Our original implementation of this diff algorithm was pretty simple. It took the inbound list and did an Array filter against one list, and then an Array find on the other to see if there were matches. Here’s a snippet of the code:
const onlyInInbound = inboundList.filter(currentInbound => { return lumaList.filter(currentLuma => { return currentLuma.externalId.value == currentInbound.id; }).length === 0; });
The operation was basically O(n*m). In one customer’s account, that implementation ran on average of 54,844ms to run. Not good. In synthetic tests we’d see the function run faster over time as the JIT caught up to the work but it was pathetically slow.
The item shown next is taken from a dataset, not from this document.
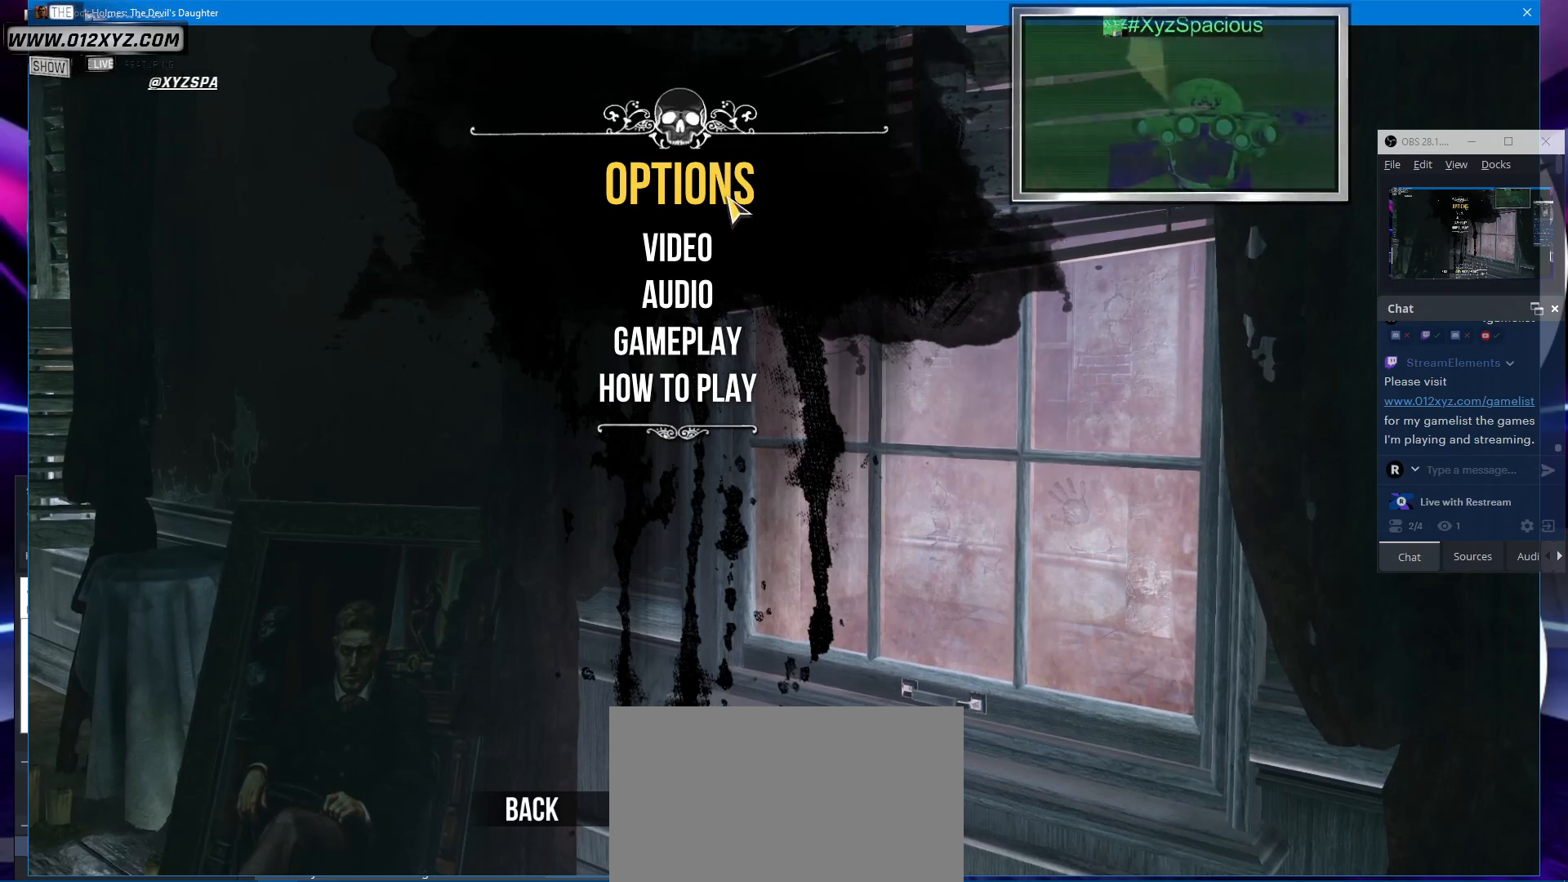
{"keys": ["shift"], "mouse": [], "events": []}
Our first pass at optimizing this was to use a technique similar to fast.js‘s array methods, which is to not use the built in Array functional operators and switch to more vanilla for loops. From reading a bunch, the built in iterators have to detail with things like spare arrays so you end up spending a lot of type in edge case checking. We know for sure what the input data sets look like, so we eventually moved to an implementation that looked like this:
function filter (subject, fn) { let result = []; for (var i = 0; i < subject.length; i++) { if (fn(subject[i])) { result.push(subject[i]); } } return result; } const onlyInInbound = filter(inboundList, currentInbound => { return filter(lumaList, currentLuma => { return currentLuma.externalId.value == currentInbound.id; }).length === 0; });
This implementation was much much faster, and brought the operation in that same customer account down to 20,316ms on average. Not amazing by any stretch, but far faster than before. As we kept writing synthetic tests, one of the big things we noticed was the JIT wasn’t able to fully lower these functions if the comparisons weren’t on the same data type. If the comparisons were mixed presentations of the same value (e.g.. compare ‘1’ to 1), we’d get no JIT benefit (on Node 10). Unfortunately, due to the dirty nature of the data we ingest from all the EHRs we integrate with, we have to assume a level of variable typing in our data pipeline, so the JIT could only save us so much.
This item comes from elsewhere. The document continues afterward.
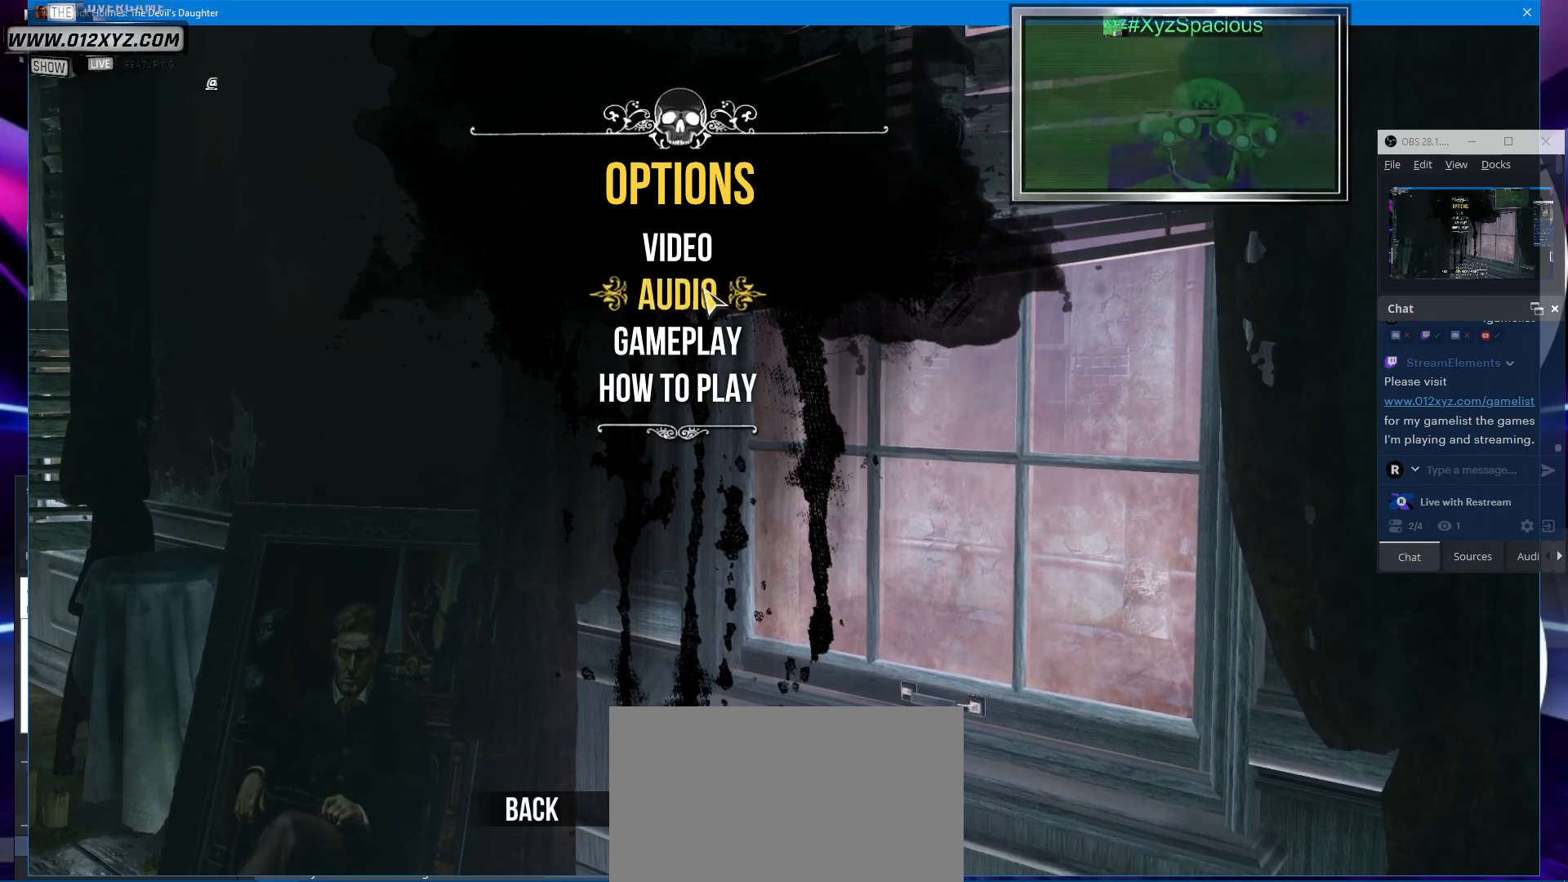
{"keys": ["alt", "shift"], "mouse": [], "events": [[400, "alt", "down"]]}
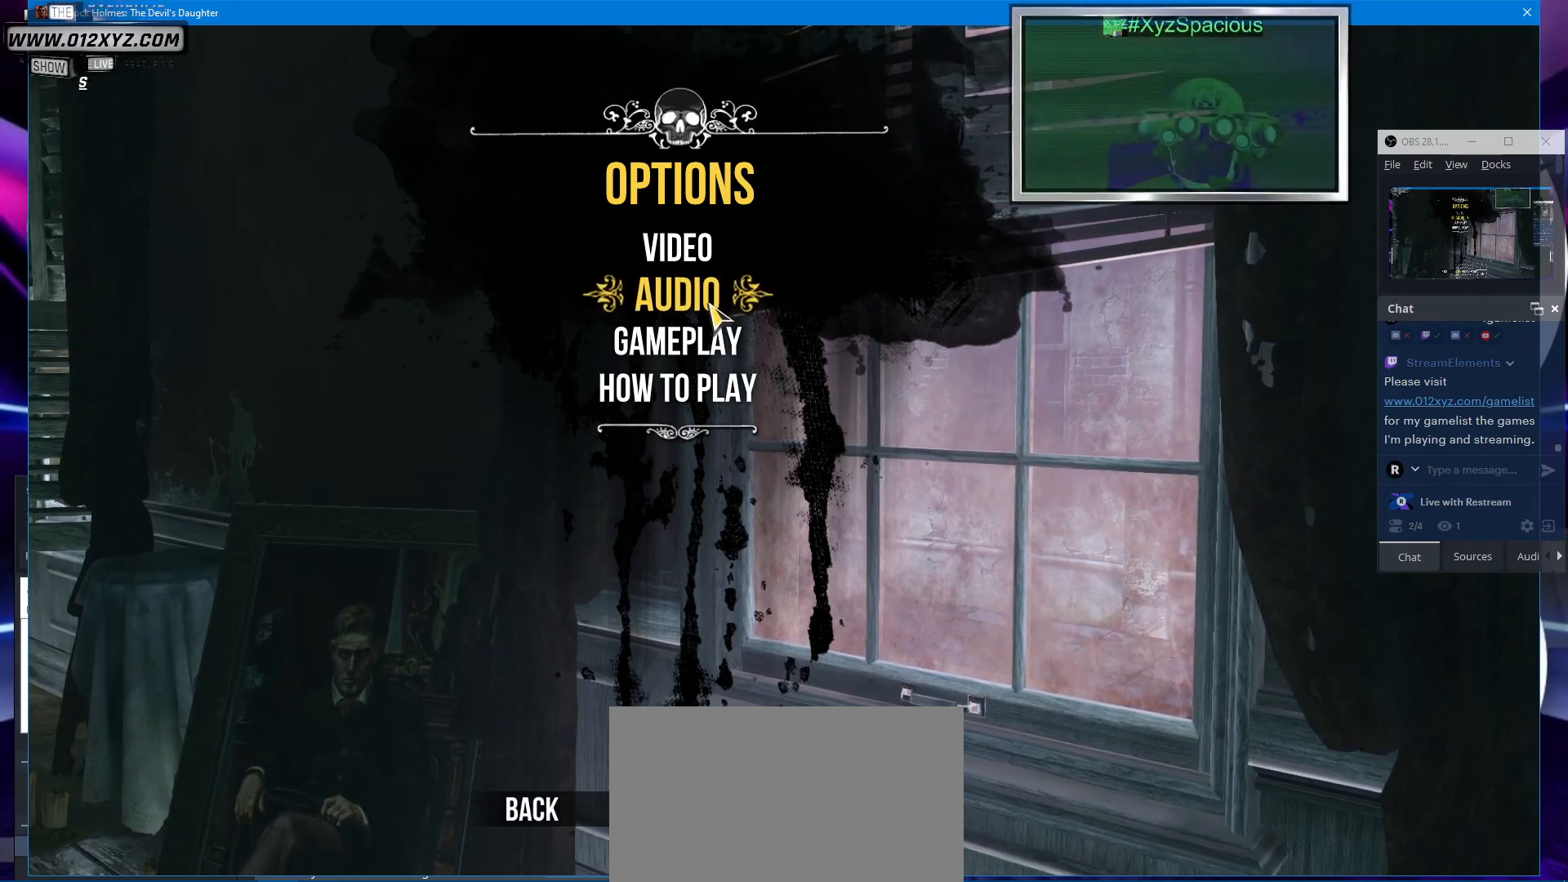
{"keys": ["alt", "shift"], "mouse": [], "events": [[33, "tab", "down"], [167, "tab", "up"]]}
The last and final implementation we made (which is what is running in production now) was to do the classic tradeoff of memory versus CPU. The final implementation iterated through both lists and converted them to objects so we could do direct lookups instead of iterations of the data. Here’s a snippit of the final implmentation:
const newInboundList = {}; for (var i = 0; i < inboundList.length; i++){ newInboundList[inboundList[i].id] = inboundList[i]; } const newLumaList = {}; for (var i = 0; i < lumaList.length; i++){ newLumaList[lumaList[i].externalId.value] = lumaList[i]; } const onlyInInbound = []; for(const inbound in newInboundList) { if (!newLumaList[inbound]) { onlyInInbound.push(newInboundList[inbound]); } }
As you can see, we trade a little bit of time to do the setup (by creating a two object based representations of the data) and then do an O(n) iteration through the list of comparison data. And viola! The final implementation went to 72.5ms, a 761x improvement over the original implementation.